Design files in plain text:
Start of Block
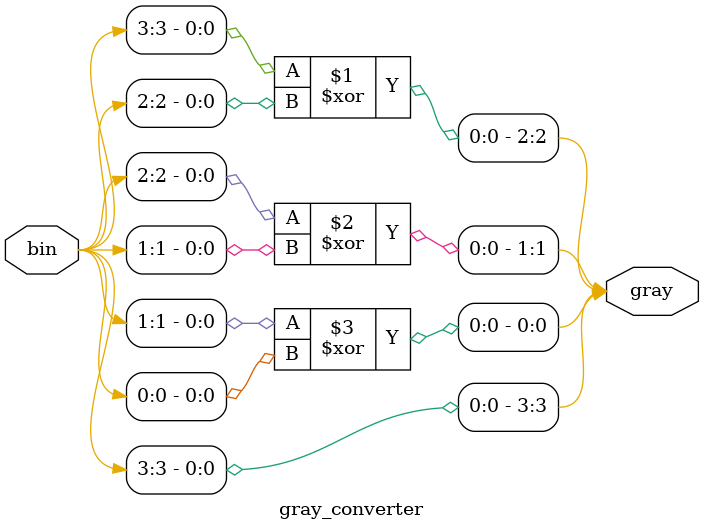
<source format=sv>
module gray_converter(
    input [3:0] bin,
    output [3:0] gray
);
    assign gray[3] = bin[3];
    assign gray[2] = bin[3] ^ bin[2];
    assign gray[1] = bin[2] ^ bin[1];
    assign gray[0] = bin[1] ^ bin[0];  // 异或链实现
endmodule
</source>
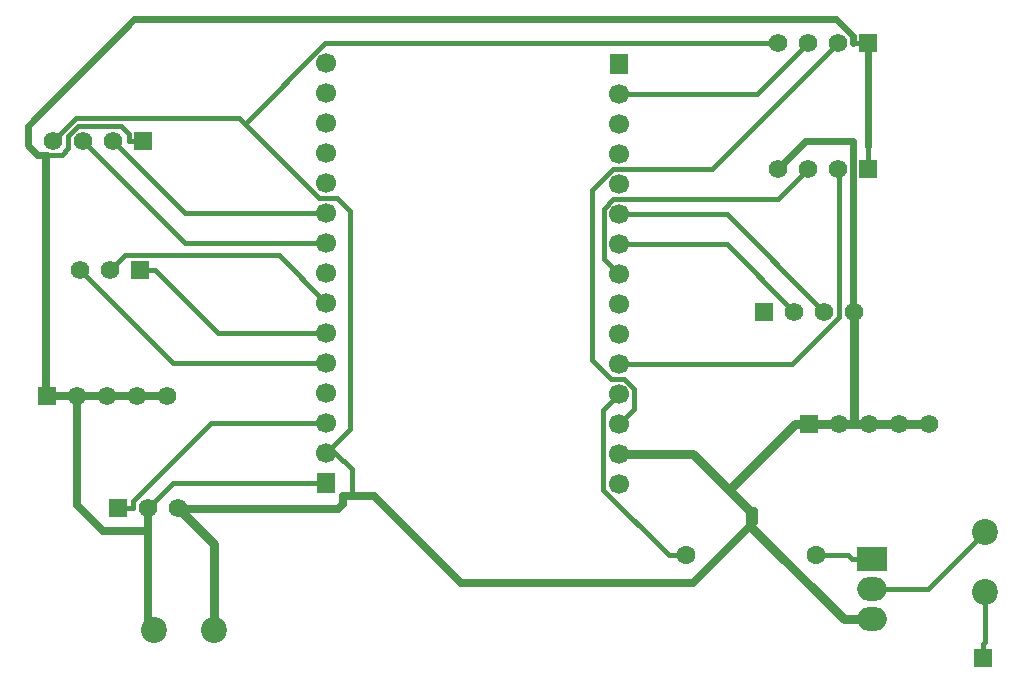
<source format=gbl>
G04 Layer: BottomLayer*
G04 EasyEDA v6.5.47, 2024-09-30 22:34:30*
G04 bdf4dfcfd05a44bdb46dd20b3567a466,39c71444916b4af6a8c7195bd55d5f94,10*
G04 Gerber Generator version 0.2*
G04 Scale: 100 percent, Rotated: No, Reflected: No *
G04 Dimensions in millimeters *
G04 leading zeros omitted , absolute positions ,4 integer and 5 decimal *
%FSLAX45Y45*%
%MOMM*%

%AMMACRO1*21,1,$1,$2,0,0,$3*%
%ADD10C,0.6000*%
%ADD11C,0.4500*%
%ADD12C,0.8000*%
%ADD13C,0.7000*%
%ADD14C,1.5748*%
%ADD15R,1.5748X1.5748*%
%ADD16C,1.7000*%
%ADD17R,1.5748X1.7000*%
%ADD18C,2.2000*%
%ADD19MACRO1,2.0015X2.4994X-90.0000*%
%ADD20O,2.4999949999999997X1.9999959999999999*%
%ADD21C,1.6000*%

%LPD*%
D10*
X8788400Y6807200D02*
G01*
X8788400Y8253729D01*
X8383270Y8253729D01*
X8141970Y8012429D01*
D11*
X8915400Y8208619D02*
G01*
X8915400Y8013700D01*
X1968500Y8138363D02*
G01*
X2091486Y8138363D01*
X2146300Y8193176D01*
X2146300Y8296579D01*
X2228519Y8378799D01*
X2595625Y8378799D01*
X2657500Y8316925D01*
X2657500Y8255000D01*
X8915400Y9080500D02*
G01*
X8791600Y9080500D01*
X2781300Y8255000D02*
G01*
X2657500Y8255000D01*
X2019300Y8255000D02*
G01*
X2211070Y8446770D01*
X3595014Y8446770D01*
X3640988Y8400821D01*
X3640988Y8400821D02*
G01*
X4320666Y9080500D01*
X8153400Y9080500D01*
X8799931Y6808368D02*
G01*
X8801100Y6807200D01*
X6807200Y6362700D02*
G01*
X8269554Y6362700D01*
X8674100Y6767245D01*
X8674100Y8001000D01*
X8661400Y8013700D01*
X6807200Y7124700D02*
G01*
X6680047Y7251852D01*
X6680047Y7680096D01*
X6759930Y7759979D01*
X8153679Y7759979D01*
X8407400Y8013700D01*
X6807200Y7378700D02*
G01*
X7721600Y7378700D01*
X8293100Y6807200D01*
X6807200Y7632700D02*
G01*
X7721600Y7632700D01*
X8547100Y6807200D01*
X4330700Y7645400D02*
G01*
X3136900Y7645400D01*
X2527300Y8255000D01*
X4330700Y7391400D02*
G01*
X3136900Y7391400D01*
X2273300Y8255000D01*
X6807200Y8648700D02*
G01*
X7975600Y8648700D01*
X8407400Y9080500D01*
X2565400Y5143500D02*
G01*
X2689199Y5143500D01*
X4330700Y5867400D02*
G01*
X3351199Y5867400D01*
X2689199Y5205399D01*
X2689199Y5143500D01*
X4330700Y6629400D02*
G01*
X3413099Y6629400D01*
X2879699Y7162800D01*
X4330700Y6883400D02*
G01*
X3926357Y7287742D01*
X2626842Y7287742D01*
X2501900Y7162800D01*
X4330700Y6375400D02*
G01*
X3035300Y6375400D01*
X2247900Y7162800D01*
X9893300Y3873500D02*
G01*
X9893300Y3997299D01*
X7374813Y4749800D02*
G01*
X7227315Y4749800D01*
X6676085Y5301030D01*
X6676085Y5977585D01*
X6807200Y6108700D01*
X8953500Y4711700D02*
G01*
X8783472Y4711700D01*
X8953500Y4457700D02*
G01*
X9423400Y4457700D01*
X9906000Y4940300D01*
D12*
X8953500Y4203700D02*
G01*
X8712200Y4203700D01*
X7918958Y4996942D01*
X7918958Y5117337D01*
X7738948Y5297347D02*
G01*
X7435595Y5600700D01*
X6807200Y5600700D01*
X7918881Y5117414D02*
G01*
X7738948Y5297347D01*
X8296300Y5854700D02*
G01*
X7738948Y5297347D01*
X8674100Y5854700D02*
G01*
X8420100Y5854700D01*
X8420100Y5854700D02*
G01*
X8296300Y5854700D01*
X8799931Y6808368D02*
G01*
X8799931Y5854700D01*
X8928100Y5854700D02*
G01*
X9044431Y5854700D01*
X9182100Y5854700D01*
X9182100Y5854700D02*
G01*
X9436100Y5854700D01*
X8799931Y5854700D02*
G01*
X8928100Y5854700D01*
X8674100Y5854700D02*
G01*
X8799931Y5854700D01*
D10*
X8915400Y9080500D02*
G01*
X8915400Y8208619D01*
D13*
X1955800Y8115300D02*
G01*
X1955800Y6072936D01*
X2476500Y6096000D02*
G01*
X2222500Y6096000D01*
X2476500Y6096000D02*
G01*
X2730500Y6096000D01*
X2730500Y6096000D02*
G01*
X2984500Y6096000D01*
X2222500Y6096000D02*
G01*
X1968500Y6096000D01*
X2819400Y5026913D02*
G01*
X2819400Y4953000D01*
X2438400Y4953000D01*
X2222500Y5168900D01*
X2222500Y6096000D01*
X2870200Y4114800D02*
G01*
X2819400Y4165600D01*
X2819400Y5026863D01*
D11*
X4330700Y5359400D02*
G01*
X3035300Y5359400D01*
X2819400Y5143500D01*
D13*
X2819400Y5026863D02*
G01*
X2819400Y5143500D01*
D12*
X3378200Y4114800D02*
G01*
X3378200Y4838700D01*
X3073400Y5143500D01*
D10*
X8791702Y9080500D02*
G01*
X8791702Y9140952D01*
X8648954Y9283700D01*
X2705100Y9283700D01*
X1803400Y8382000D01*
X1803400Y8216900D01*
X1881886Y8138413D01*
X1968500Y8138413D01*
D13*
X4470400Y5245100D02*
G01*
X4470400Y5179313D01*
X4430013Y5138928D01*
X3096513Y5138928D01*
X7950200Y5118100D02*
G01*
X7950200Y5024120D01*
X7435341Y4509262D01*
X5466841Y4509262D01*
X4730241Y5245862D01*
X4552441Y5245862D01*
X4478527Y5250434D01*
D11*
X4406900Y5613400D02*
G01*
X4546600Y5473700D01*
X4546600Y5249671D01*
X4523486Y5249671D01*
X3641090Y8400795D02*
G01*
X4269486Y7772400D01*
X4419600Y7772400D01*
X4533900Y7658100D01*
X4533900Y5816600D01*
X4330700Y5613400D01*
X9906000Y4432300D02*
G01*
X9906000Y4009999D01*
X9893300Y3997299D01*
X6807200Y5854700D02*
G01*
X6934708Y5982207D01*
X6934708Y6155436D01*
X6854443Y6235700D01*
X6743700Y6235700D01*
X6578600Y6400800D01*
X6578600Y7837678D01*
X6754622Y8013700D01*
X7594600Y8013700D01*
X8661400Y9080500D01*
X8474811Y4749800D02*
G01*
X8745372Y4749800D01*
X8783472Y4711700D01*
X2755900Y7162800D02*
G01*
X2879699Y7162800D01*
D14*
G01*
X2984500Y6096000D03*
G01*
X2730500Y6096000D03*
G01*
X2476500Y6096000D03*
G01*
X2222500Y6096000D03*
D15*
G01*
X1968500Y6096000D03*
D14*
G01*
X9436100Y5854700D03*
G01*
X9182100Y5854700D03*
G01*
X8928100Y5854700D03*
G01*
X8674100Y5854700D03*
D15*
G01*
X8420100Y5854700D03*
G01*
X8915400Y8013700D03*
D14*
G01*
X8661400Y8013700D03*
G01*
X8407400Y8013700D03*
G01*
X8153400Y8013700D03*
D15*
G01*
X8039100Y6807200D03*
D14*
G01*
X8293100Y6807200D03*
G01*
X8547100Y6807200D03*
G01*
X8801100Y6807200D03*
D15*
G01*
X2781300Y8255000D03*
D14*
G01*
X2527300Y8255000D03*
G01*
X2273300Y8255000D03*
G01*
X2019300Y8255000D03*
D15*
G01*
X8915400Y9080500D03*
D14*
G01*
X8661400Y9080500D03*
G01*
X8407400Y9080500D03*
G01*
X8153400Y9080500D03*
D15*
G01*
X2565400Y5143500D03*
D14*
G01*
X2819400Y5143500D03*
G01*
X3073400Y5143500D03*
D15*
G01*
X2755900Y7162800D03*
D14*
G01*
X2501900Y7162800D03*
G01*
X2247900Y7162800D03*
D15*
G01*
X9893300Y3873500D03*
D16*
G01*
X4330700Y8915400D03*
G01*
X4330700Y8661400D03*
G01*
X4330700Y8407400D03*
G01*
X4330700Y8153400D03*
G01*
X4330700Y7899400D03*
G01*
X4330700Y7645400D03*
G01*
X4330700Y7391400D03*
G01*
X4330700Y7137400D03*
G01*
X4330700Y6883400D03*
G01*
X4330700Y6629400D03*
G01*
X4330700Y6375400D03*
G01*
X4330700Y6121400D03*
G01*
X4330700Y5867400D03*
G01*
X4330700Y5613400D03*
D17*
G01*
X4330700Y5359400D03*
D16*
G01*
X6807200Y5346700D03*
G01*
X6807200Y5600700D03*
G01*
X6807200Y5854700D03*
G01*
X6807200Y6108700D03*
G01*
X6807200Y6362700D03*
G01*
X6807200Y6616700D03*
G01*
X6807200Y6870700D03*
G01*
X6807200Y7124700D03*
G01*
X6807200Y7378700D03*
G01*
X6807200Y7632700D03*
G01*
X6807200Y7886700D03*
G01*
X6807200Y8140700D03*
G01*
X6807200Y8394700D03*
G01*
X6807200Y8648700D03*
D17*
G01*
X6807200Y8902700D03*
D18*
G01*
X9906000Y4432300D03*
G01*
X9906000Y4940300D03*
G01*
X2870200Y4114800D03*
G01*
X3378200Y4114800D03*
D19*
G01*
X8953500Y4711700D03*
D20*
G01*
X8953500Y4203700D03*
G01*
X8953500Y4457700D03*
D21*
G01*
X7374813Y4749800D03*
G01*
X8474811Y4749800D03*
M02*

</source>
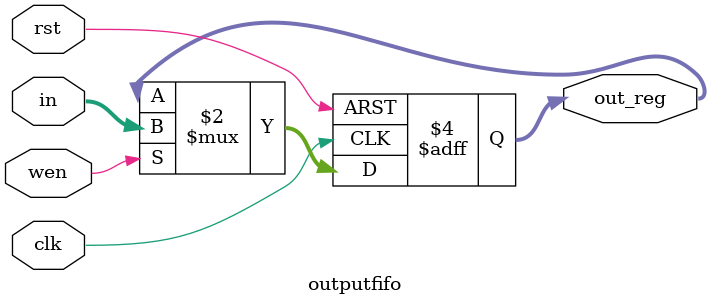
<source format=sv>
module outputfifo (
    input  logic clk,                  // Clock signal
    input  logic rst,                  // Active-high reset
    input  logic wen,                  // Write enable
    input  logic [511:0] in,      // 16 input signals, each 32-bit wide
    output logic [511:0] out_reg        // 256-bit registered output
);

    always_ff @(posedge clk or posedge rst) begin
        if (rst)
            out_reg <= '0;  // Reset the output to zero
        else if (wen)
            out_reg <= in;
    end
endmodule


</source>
End of Block
Look through the entries above, and wherever a line holds the string "input", copy it.

    input [3:0] bin,
    input  logic clk,                  // Clock signal
    input  logic rst,                  // Active-high reset
    input  logic wen,                  // Write enable
    input  logic [511:0] in,      // 16 input signals, each 32-bit wide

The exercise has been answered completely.